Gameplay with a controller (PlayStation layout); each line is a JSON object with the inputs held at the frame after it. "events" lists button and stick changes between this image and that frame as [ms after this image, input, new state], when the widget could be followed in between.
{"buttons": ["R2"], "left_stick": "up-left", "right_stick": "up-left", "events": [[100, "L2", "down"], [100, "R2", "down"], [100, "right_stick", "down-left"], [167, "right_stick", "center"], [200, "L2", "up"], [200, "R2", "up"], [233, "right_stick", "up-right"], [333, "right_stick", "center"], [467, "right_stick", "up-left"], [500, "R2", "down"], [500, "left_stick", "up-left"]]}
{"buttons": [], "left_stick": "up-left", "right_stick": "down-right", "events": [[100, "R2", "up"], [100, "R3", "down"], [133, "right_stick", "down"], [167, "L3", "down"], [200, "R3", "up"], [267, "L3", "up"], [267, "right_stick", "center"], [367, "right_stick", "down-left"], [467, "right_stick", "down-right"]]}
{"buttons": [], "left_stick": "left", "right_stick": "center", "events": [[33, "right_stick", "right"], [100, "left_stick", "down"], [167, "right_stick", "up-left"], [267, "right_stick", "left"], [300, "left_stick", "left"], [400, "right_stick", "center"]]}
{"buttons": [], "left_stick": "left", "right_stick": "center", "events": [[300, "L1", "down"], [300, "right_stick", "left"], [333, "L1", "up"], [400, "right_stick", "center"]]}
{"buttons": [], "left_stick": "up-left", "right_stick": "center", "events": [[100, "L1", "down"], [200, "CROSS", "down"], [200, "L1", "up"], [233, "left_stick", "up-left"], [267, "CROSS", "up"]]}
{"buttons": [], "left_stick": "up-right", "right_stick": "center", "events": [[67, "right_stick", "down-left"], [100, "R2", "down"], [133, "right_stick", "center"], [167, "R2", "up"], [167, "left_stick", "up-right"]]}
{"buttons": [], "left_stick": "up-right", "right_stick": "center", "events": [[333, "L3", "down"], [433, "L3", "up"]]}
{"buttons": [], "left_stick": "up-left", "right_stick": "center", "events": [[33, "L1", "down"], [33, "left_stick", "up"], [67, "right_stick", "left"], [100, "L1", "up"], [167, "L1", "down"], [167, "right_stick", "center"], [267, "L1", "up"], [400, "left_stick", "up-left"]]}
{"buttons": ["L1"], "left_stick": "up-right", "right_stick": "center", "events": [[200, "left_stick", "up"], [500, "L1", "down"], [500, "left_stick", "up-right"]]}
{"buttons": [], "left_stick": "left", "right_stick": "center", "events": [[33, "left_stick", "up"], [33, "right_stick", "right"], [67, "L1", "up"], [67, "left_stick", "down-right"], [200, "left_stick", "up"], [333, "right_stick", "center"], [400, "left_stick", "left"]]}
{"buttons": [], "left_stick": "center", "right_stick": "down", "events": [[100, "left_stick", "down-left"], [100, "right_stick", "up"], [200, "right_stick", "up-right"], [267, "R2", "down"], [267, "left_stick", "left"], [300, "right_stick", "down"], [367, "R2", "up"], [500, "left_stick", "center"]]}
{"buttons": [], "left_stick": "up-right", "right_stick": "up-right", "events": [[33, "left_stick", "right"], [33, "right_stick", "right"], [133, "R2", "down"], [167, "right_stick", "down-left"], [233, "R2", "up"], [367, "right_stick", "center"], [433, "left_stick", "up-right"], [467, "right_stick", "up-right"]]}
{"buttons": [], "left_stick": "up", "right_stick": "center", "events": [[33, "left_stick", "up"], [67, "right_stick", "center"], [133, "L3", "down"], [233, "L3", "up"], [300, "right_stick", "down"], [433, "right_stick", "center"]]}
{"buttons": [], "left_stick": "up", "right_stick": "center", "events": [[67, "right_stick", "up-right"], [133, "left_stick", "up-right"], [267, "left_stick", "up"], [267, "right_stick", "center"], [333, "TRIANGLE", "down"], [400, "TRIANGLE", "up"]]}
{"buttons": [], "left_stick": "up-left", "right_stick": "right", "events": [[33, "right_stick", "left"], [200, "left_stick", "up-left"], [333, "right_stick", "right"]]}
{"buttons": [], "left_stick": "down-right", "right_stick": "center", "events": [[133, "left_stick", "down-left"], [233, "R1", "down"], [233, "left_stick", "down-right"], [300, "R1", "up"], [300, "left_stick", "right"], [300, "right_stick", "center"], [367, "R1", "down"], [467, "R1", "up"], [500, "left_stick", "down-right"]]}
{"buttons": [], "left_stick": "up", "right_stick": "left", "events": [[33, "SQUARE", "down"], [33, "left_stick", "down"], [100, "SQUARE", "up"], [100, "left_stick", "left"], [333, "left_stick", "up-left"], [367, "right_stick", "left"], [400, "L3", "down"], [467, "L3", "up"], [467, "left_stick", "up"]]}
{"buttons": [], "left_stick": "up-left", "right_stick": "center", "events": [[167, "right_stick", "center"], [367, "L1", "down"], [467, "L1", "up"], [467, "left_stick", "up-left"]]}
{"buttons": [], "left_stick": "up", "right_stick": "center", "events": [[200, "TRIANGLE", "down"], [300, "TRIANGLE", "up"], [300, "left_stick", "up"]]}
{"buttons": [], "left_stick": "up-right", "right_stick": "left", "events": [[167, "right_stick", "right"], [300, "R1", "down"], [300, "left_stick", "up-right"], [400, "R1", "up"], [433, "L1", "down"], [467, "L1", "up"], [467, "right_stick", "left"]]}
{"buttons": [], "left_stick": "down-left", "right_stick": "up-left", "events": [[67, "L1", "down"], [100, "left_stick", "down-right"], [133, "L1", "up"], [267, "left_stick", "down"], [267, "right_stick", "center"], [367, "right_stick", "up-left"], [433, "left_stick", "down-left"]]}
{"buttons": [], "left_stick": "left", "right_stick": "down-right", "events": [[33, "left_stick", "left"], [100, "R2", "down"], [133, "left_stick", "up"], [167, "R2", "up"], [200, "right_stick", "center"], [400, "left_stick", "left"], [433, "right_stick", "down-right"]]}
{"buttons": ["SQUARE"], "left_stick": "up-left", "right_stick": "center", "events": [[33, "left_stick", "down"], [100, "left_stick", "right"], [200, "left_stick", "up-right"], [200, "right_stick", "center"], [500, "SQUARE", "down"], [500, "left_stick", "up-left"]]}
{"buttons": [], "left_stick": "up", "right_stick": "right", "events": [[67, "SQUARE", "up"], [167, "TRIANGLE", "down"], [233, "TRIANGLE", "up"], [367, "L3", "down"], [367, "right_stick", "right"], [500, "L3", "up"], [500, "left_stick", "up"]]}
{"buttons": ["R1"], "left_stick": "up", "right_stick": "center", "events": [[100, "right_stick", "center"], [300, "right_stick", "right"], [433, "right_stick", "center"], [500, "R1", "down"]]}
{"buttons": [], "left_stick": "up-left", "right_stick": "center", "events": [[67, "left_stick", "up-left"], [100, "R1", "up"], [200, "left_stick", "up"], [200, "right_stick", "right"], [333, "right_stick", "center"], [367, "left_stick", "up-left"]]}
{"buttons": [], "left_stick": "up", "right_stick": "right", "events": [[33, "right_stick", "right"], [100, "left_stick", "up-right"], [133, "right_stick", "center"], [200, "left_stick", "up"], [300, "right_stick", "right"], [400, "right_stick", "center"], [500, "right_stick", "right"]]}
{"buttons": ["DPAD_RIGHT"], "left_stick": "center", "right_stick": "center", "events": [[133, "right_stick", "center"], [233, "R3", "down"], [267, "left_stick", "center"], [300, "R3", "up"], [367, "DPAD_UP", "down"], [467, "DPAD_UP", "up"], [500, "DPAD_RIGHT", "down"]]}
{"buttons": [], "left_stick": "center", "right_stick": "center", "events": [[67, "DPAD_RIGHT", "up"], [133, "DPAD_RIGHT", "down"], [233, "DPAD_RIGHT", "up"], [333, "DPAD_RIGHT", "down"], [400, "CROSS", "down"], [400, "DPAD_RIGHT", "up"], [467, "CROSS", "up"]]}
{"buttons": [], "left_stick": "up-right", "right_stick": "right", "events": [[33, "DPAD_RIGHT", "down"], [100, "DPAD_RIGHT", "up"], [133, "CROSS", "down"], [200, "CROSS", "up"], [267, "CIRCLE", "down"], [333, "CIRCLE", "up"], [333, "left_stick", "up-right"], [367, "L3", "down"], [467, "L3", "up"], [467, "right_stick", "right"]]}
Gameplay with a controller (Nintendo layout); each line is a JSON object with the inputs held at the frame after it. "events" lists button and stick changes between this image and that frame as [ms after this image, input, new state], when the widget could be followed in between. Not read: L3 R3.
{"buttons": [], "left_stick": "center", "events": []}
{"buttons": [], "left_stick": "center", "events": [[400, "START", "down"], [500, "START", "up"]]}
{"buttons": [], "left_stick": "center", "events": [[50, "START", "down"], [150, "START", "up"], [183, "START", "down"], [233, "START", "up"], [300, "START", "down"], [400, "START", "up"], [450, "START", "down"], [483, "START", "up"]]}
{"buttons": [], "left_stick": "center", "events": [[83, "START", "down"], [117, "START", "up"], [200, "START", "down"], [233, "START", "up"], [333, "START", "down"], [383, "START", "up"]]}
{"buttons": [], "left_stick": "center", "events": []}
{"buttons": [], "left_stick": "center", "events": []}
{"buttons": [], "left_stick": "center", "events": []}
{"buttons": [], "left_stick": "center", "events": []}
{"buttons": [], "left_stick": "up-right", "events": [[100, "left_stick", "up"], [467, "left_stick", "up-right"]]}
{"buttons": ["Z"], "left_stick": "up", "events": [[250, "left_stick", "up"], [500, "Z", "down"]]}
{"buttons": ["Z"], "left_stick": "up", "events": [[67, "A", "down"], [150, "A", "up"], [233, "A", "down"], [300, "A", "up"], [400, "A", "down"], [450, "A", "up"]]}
◇ ◇ ◇ ◇ ◇ ◇ ◇
YOUR TASK
Where in the records does the string "SQUARE" appear? Copy every line that has it.

FINAL ANSWER
{"buttons": [], "left_stick": "up", "right_stick": "left", "events": [[33, "SQUARE", "down"], [33, "left_stick", "down"], [100, "SQUARE", "up"], [100, "left_stick", "left"], [333, "left_stick", "up-left"], [367, "right_stick", "left"], [400, "L3", "down"], [467, "L3", "up"], [467, "left_stick", "up"]]}
{"buttons": ["SQUARE"], "left_stick": "up-left", "right_stick": "center", "events": [[33, "left_stick", "down"], [100, "left_stick", "right"], [200, "left_stick", "up-right"], [200, "right_stick", "center"], [500, "SQUARE", "down"], [500, "left_stick", "up-left"]]}
{"buttons": [], "left_stick": "up", "right_stick": "right", "events": [[67, "SQUARE", "up"], [167, "TRIANGLE", "down"], [233, "TRIANGLE", "up"], [367, "L3", "down"], [367, "right_stick", "right"], [500, "L3", "up"], [500, "left_stick", "up"]]}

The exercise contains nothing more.